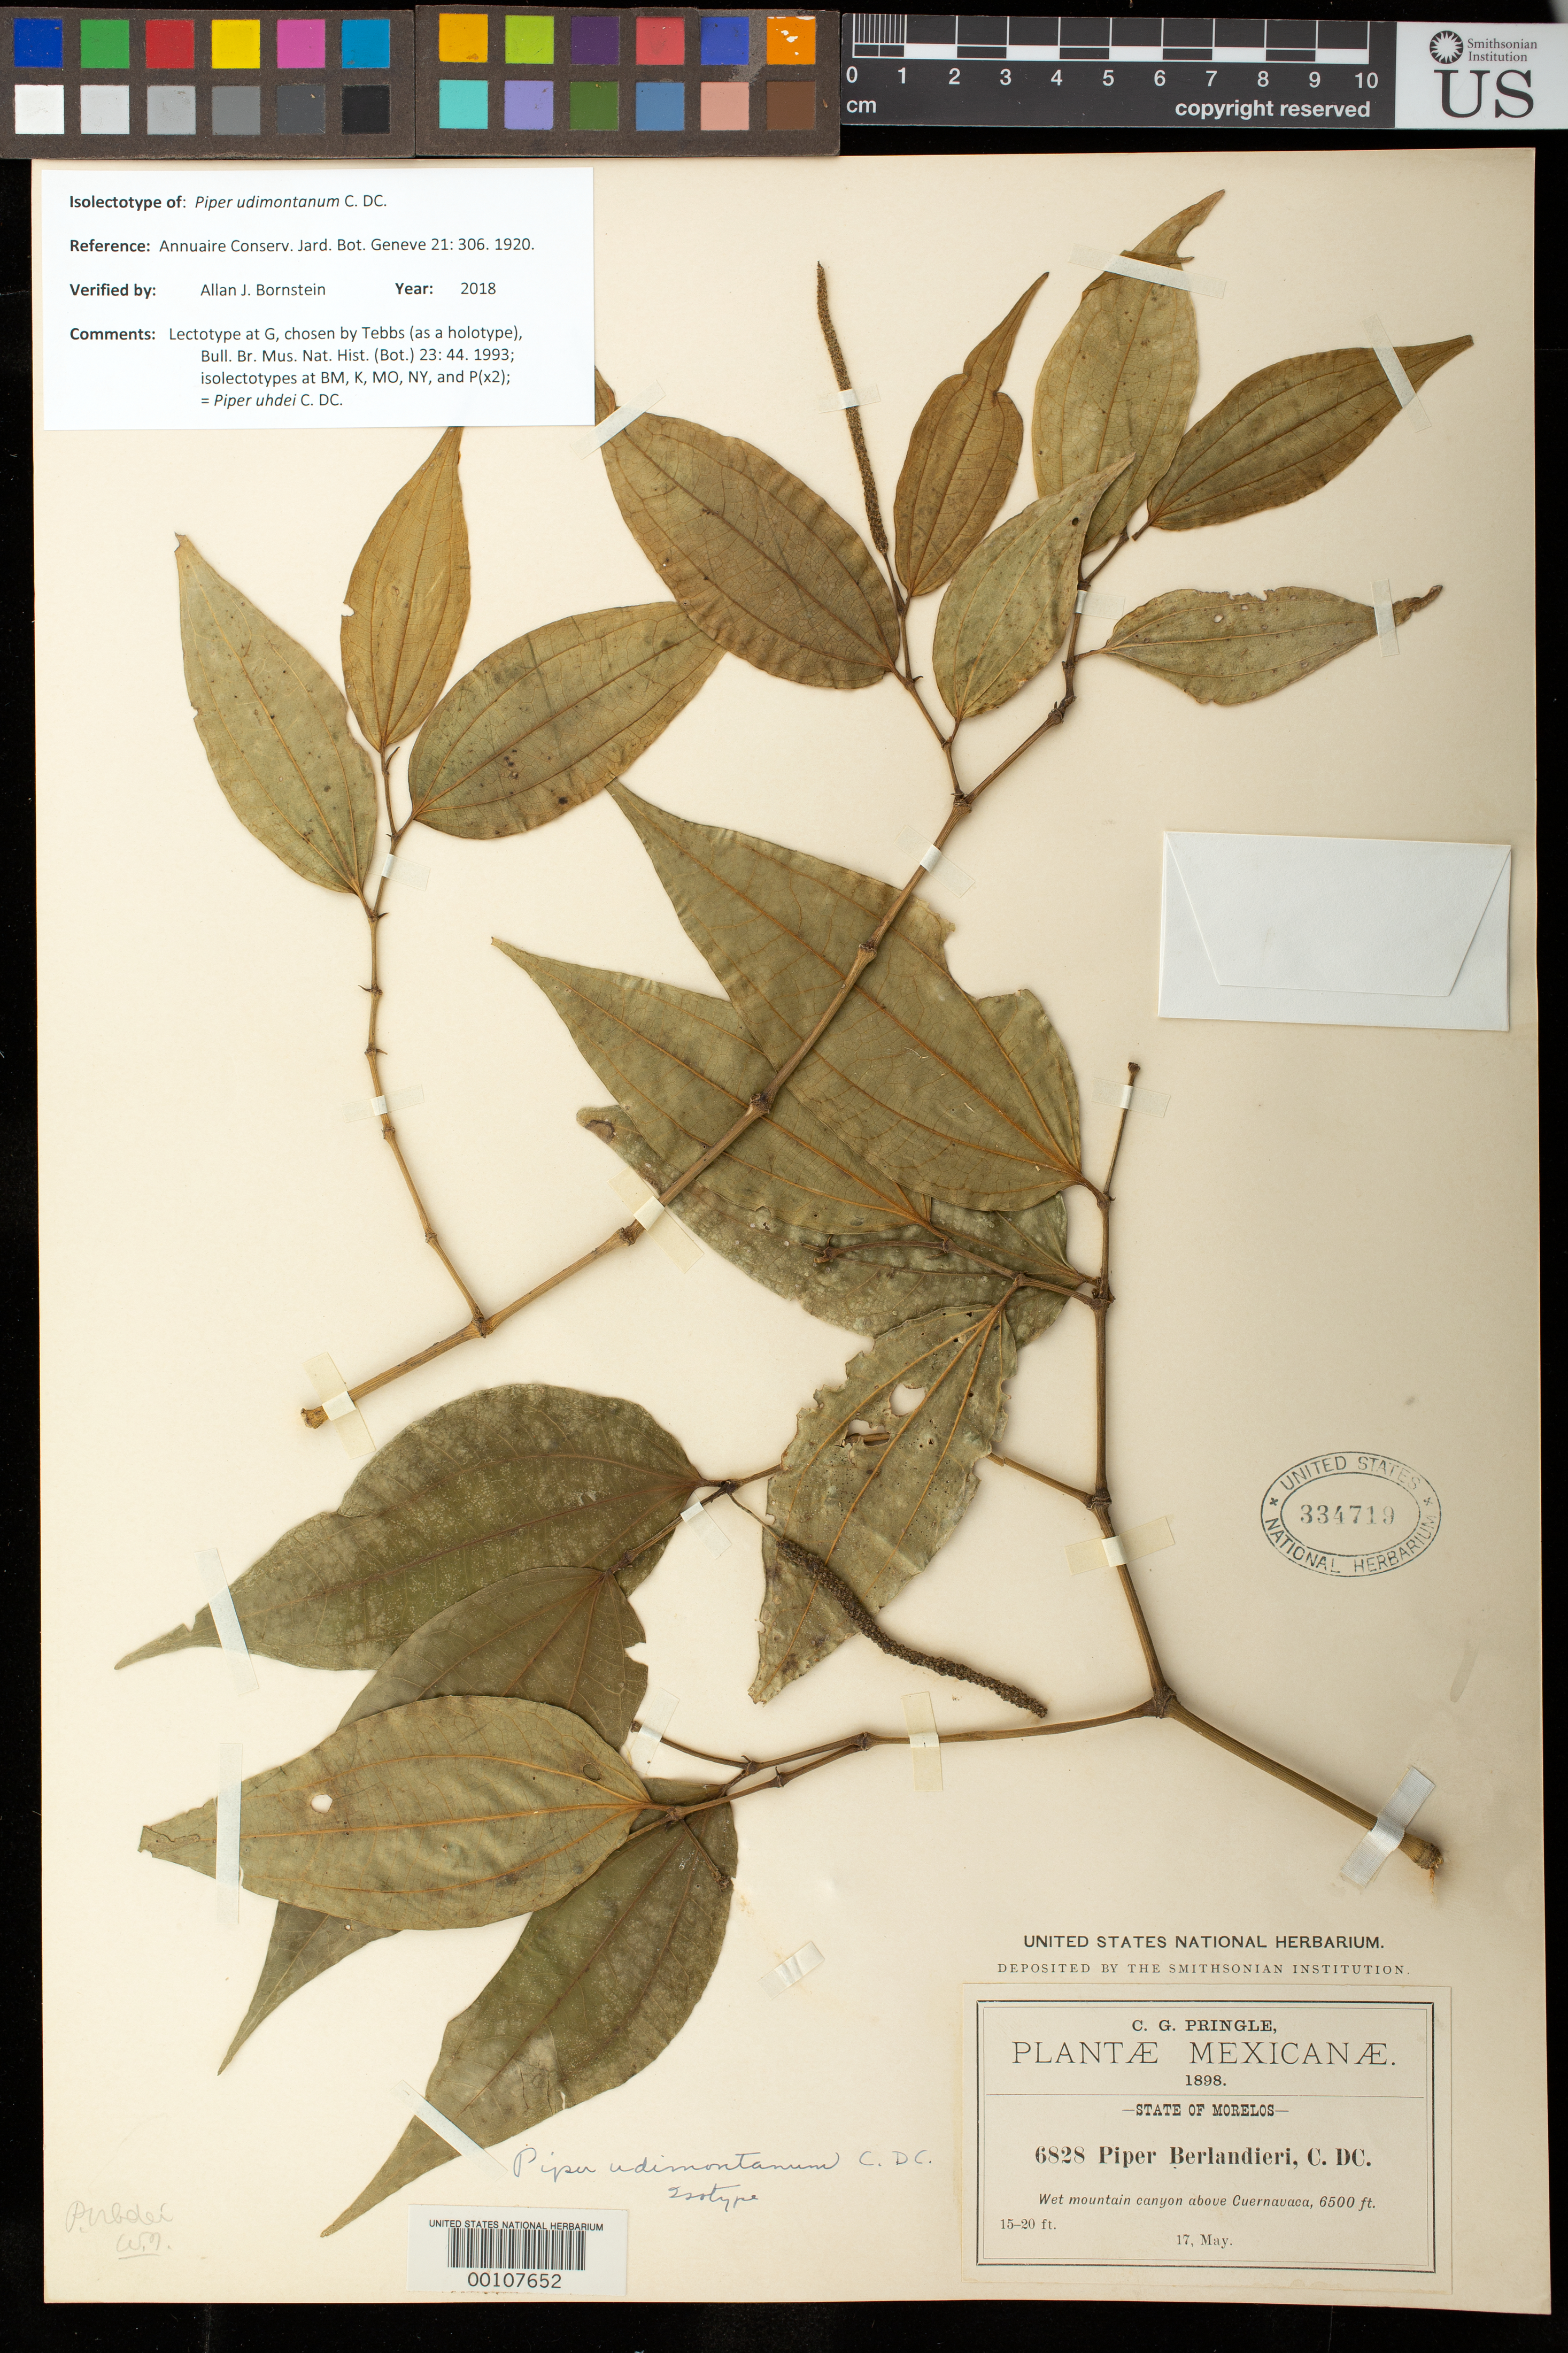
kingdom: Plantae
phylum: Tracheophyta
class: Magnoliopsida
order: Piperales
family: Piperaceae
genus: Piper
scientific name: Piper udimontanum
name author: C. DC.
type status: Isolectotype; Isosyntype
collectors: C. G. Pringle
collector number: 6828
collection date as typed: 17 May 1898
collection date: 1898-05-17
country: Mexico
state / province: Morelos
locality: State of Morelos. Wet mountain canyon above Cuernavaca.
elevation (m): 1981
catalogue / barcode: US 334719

══════════

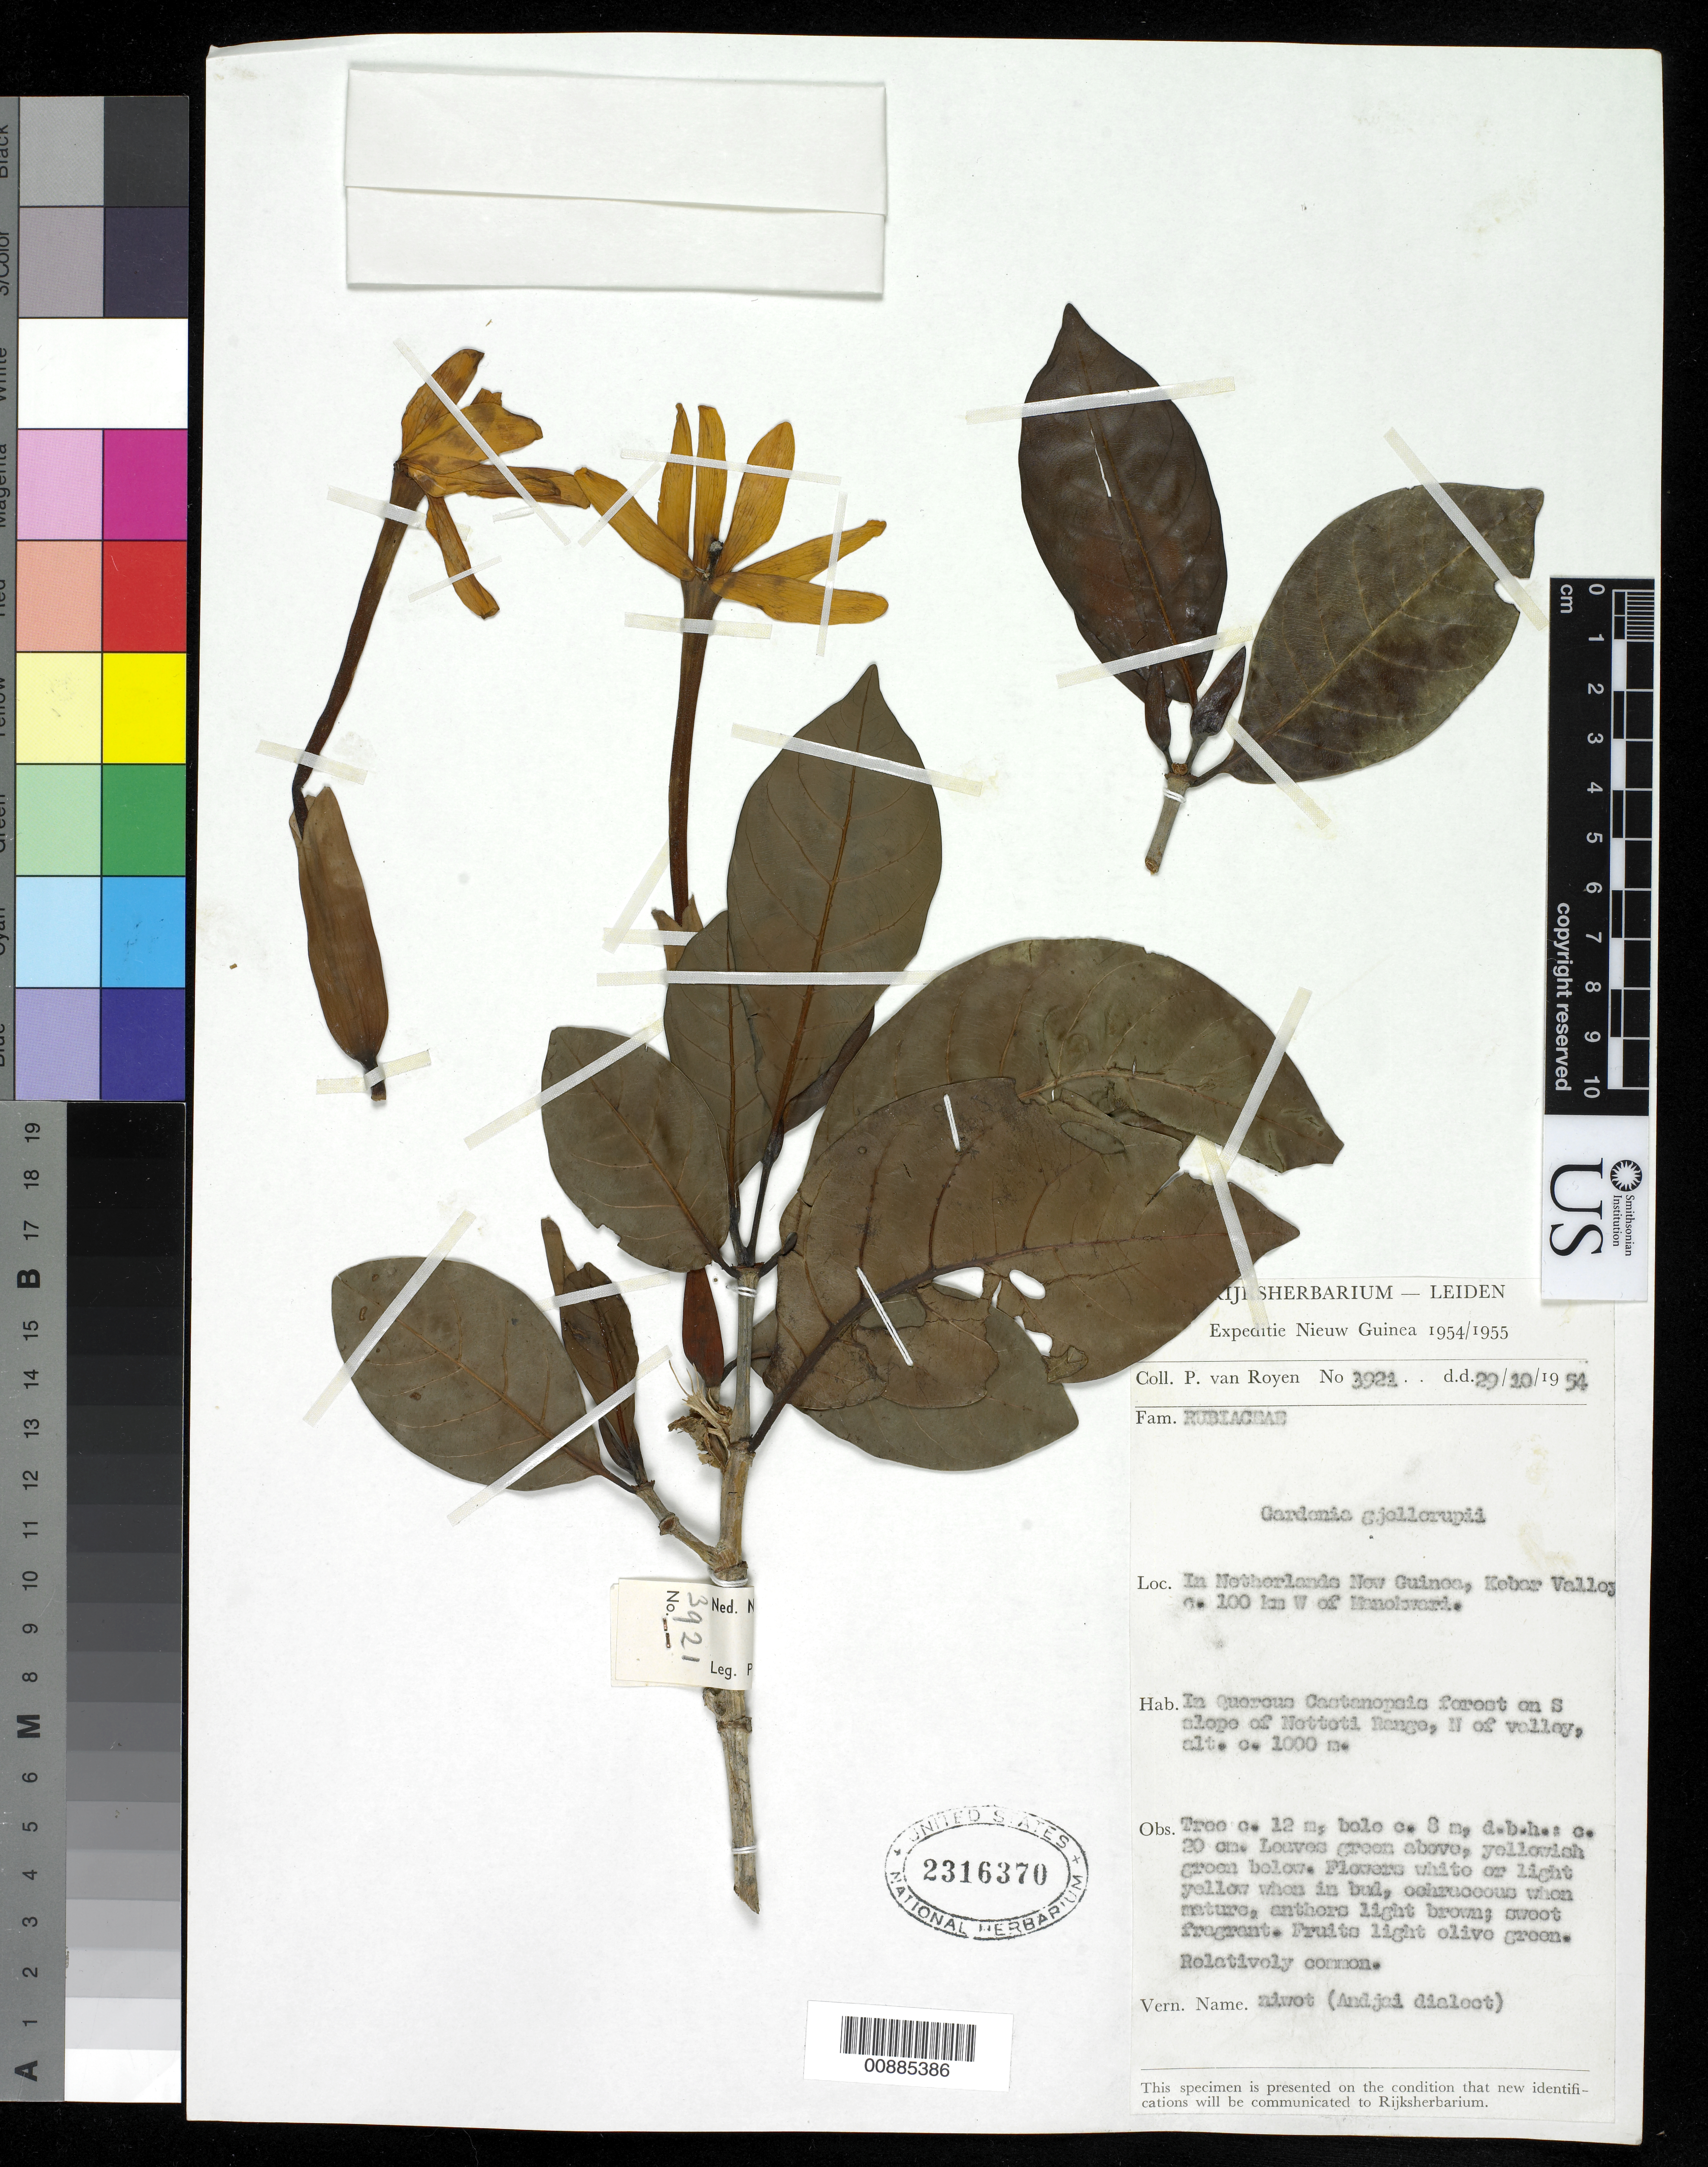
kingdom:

══════════

Reto: Copia sin ningún cambio las líneas de los ítems que comienzan en la que contiene "kingdom: Plantae" y terminan en la que contiene "elevation (m): 1981", incluidas ambas.

Respuesta del ejercicio:
kingdom: Plantae
phylum: Tracheophyta
class: Magnoliopsida
order: Piperales
family: Piperaceae
genus: Piper
scientific name: Piper udimontanum
name author: C. DC.
type status: Isolectotype; Isosyntype
collectors: C. G. Pringle
collector number: 6828
collection date as typed: 17 May 1898
collection date: 1898-05-17
country: Mexico
state / province: Morelos
locality: State of Morelos. Wet mountain canyon above Cuernavaca.
elevation (m): 1981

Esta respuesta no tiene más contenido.